Work to do –
In the puppy fetch guide, what kind of treats does it say to keep on hand during training?

++++ Page text

How to Teach Your Puppy to Play Fetch

Fetch is a classic game for dogs of all shapes and sizes, but somehow, it never gets old. Not only is this activity thrilling for an active pup, but it’s a great way for them to get essential exercise. So, here are some tips on how to teach your puppy to play fetch.

Supplies to Gather

You can’t play fetch without a toy. So, choose something that your puppy is interested in to ensure that they’ll want to chase it. For most dogs, this object is a ball, but every pup is unique. Whether it’s a tennis ball or a plush squeaky toy is up to you. It just needs to be something that your dog has already fallen in love with.

Cairn Terrier with toys to play fetch on white background

However, if your puppy hasn’t found a desirable toy yet, then you should provide them with a variety of toys from ropes to balls to stuffed animals. This can help your dog decide which toy is their favorite. If your puppy is uninterested in a toy, they’ll have no motivation to fetch it. 

It’s also important to have treats on hand. This is true for most situations with a new dog. That way, you can reward them as soon as they behave correctly. These should be small treats that are low in calories so your dog doesn’t gain too much weight during training.

How to Teach Your Puppy to Play Fetch: Step-by-Step

Many puppies will know how to play fetch through instinct. After all, some breeds were bred specifically to hunt and retrieve prey. Yet, some puppies need an extra push when it comes to this repetitive game.

Girl introducing her dog to the ball for playing fetch

Step 1: Introduce the Toy

If you’re using a new toy, you’ll need to get your puppy used to it first. Start by setting the toy near you, and then reward your dog when they come near it. Continue this until your dog becomes ecstatic over their new toy. Most dogs will get excited without any extra motivation though, which means they’re ready to move on to the next step.

To get your dog extra excited about playing fetch, try moving the toy around after the first introductions. That way your dog will learn to chase and “hunt” the toy, making them understand the basics of fetch. If you have an anxious dog, it might take longer for them to catch on. So, make sure you continue to praise them every time they come near the toy.

++++++++
++++ Supplied data

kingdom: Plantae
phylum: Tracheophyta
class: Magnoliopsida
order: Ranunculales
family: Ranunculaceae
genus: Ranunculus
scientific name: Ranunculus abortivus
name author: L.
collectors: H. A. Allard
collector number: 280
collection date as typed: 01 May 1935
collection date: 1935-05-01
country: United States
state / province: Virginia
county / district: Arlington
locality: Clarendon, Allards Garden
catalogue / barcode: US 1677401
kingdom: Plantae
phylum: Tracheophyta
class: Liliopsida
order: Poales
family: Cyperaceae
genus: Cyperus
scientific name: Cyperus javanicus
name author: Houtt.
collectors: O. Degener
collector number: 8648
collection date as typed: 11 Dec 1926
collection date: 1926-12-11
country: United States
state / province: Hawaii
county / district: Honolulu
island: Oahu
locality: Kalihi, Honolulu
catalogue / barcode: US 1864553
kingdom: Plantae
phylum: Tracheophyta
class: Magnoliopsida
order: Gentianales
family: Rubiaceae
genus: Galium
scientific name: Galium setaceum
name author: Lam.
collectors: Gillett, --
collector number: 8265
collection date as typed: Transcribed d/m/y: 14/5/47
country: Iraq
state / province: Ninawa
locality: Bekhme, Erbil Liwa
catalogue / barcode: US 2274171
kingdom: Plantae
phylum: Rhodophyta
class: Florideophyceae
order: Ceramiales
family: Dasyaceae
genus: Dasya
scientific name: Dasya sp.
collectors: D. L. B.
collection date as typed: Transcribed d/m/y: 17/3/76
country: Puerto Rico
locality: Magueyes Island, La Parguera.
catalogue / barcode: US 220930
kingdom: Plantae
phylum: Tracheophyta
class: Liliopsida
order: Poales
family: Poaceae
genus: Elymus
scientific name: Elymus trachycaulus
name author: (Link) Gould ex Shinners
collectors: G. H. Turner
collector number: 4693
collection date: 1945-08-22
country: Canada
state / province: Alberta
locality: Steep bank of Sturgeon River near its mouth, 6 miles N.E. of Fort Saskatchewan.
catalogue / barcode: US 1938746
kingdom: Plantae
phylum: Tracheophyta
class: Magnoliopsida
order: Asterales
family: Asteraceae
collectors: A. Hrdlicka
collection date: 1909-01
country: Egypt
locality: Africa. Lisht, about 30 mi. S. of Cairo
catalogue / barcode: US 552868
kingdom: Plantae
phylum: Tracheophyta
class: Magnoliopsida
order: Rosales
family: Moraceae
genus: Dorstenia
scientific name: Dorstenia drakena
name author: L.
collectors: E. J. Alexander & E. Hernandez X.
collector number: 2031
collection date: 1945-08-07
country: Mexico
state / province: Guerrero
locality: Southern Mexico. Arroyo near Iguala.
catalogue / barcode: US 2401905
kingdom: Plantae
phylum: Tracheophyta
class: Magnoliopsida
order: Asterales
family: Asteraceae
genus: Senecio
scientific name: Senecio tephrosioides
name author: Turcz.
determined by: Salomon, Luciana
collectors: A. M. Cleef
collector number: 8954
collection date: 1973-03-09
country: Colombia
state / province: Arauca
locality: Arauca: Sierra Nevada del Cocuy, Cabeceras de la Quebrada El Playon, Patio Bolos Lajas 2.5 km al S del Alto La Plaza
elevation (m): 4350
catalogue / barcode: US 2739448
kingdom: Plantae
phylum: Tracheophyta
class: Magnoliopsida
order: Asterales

++++++++

Answer below –
Small, low-calorie treats, so the dog doesn't gain too much weight during training.